4) fix initial ramdisk image to included needed device nodes and modules:
   *) run mkinitrd, including these options among others
      "--preload mtdcore --preload mtdblock --preload blkmtd"
      If you are compiling a kernel from scratch, don't build these mtd
      items as modules; build them into the kernel instead, and you won't
      need an initial ramdisk.
   *) make device nodes on ramdisk image:
      i)   mv ramdisk.image ramdisk.image.gz
      ii)  gzip -d ramdisk.image.gz
      iii) mount -o loop ramdisk.image /mnt/floppy
      iv)  create nodes for accessing CF card, such as hda or hdc
      v)   create nodes for mtd stuff:
           for minor in `seq 0 7`; do
             mknod "$initrdmnt/$devname" b 31 "$minor"
             ln -s "$devname" "$initrdmnt/dev/mtdblock${minor}"
      vi)  umount /mnt/floppy
      vii) gzip ramdisk.image
      viii) mv ramdisk.image.gz ramdisk.image

5) Set up your fstab with /dev/mtdblockX as the device holding the Xth
mounted jffs2 partition (X starts at 0, of course).

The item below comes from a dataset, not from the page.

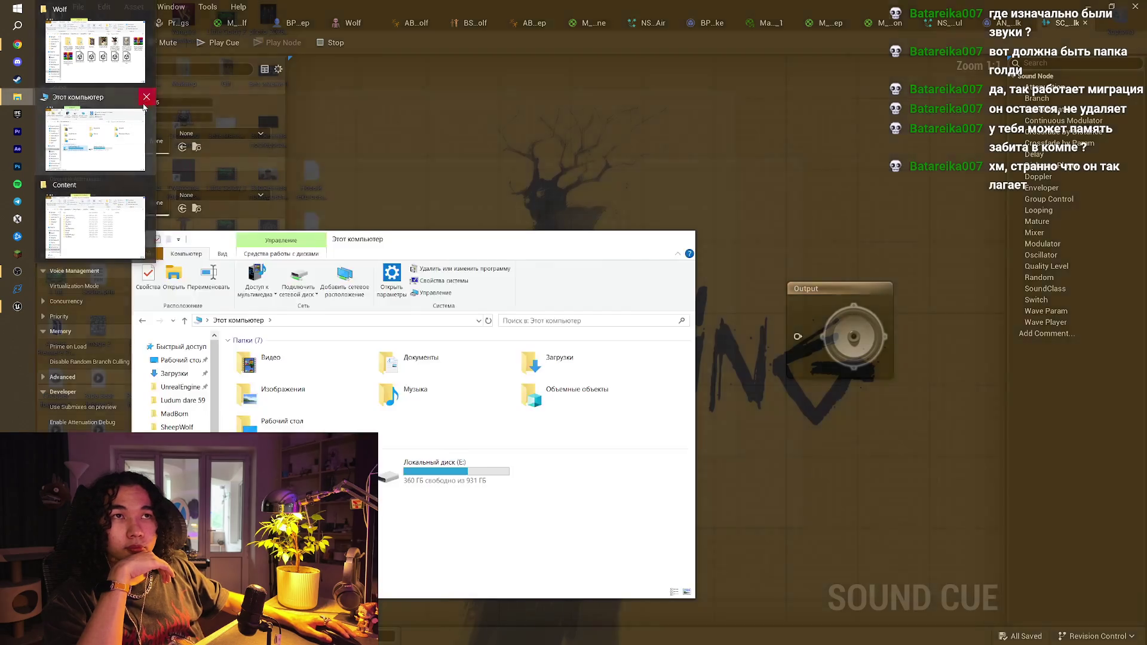
click(146, 97)
click(147, 18)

6) Set up modules.conf to associate the CF card device (e.g. /dev/hda)
with the blkmtd driver.  I add the following, since my root filesystem is
the second partition on the CF card.

  options blkmtd device=/dev/hda2 erasesz=64
  below mtdblock mtdcore
  below blkmtd mtdblock
  below jffs2 blkmtd

7) I should have said this before -- LILO and GRUB don't like jffs2 yet
(as far as I knew when I was doing this a few months ago), so you have to
have a "nice" partition around for the bootloader's second stage files and
kernel (i.e. /boot).  Thus my fstab contains

  /dev/mtdblock0    /               jffs2  defaults,rw,noatime,sync 0 0
  /dev/hda1         /boot           ext2   defaults,rw,sync,noatime 1 1

8) Set up your boot loader in the "usual" way, with mtdblockX as the root
device and your modified initial ramdisk "ramdisk.image" (if you are using
modules).  Re-read point 7) about bootloaders needing "nice" filesystems
like ext2, and place anything the bootloader needs there (including
kernel, config file(s), second stage stuff, whatever).

I think that covers what we did for a root fs formatted as jffs2 on a cf
card.  Booting takes forever, but performance otherwise is satisfactory on
the Soekris 4501.

I would love to get feedback on this approach.  Since I read this
list sporadically, please cc me in any emails (komarek at cmu.edu).